[Records Boundary: Start]

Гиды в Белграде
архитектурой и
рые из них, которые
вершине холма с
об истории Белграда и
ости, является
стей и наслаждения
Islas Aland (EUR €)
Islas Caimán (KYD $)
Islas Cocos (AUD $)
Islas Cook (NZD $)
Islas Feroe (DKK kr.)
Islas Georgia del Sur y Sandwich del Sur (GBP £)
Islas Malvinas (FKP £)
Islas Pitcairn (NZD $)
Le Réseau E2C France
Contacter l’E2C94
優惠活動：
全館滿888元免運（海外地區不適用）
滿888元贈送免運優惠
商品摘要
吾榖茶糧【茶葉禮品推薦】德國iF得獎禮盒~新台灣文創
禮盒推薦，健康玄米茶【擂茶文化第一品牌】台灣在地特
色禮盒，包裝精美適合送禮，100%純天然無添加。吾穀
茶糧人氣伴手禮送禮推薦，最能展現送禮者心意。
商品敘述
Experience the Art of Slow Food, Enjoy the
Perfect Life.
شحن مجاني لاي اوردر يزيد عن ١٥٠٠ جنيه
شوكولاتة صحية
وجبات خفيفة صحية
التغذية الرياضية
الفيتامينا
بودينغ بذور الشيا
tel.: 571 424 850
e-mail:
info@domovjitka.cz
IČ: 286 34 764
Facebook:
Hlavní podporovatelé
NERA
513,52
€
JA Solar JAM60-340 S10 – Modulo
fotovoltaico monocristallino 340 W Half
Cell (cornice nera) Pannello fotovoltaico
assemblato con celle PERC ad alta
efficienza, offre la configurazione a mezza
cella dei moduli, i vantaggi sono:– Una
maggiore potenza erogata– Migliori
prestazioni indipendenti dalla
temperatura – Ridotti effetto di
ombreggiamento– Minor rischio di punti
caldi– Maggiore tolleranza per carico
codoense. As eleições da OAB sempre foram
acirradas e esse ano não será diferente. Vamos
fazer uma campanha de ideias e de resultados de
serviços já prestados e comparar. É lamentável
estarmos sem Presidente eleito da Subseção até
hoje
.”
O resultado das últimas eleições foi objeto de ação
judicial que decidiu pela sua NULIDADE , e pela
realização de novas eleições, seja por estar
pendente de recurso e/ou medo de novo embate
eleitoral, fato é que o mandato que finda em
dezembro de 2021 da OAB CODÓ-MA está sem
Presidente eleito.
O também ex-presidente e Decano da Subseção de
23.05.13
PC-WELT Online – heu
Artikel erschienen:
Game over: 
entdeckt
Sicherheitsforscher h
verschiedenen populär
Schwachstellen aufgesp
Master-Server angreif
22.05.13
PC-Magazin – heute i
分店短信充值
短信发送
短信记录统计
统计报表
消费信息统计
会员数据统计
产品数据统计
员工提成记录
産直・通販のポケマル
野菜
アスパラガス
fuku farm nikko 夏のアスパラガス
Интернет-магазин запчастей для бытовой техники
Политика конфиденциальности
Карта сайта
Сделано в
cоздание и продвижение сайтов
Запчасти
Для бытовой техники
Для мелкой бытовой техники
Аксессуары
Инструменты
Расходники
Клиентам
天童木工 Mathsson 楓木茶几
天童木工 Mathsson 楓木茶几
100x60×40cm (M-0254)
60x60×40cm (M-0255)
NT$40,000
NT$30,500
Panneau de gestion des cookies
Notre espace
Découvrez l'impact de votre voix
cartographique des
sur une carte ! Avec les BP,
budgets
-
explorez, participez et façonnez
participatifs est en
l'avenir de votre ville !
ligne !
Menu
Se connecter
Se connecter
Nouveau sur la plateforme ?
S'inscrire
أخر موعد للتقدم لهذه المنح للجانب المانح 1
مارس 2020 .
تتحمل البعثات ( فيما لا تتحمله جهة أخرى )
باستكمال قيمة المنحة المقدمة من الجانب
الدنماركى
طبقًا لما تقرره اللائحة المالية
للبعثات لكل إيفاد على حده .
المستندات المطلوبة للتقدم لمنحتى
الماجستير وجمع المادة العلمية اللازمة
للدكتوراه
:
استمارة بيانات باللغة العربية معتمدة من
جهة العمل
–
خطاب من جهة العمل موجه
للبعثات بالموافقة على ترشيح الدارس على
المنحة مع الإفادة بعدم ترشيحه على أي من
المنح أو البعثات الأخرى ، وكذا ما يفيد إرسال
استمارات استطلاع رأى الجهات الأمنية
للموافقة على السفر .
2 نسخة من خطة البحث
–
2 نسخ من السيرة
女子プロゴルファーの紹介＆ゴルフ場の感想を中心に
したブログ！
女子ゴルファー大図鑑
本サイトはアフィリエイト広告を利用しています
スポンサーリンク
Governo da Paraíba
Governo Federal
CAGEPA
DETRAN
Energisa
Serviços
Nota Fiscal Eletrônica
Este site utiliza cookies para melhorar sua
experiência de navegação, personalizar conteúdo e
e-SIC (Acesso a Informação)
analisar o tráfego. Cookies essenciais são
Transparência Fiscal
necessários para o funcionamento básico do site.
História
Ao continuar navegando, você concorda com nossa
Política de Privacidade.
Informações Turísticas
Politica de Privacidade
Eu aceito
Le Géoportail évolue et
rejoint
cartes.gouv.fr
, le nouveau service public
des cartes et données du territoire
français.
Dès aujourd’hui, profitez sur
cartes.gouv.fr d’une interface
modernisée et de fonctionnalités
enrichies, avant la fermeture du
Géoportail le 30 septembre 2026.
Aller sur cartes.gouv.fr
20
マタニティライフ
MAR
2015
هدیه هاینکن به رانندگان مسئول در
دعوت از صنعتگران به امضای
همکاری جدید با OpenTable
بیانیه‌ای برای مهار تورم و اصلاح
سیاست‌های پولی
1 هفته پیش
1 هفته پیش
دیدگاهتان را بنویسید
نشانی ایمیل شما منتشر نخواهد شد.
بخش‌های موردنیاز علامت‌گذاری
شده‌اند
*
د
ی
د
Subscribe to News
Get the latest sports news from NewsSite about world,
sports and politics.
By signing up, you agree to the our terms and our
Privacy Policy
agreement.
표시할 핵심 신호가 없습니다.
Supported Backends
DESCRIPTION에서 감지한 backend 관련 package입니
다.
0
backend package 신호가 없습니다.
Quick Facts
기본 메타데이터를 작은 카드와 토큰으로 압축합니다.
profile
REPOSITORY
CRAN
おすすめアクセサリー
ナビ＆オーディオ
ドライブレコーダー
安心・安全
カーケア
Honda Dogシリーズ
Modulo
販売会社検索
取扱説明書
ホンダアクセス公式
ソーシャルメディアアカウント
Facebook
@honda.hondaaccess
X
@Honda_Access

[Records Boundary: End]

_Exercise instructions_
Isolate the lines above that contain the word "Privacidade" and copy them.

_Solution to this exercise_
Política de Privacidade.
Politica de Privacidade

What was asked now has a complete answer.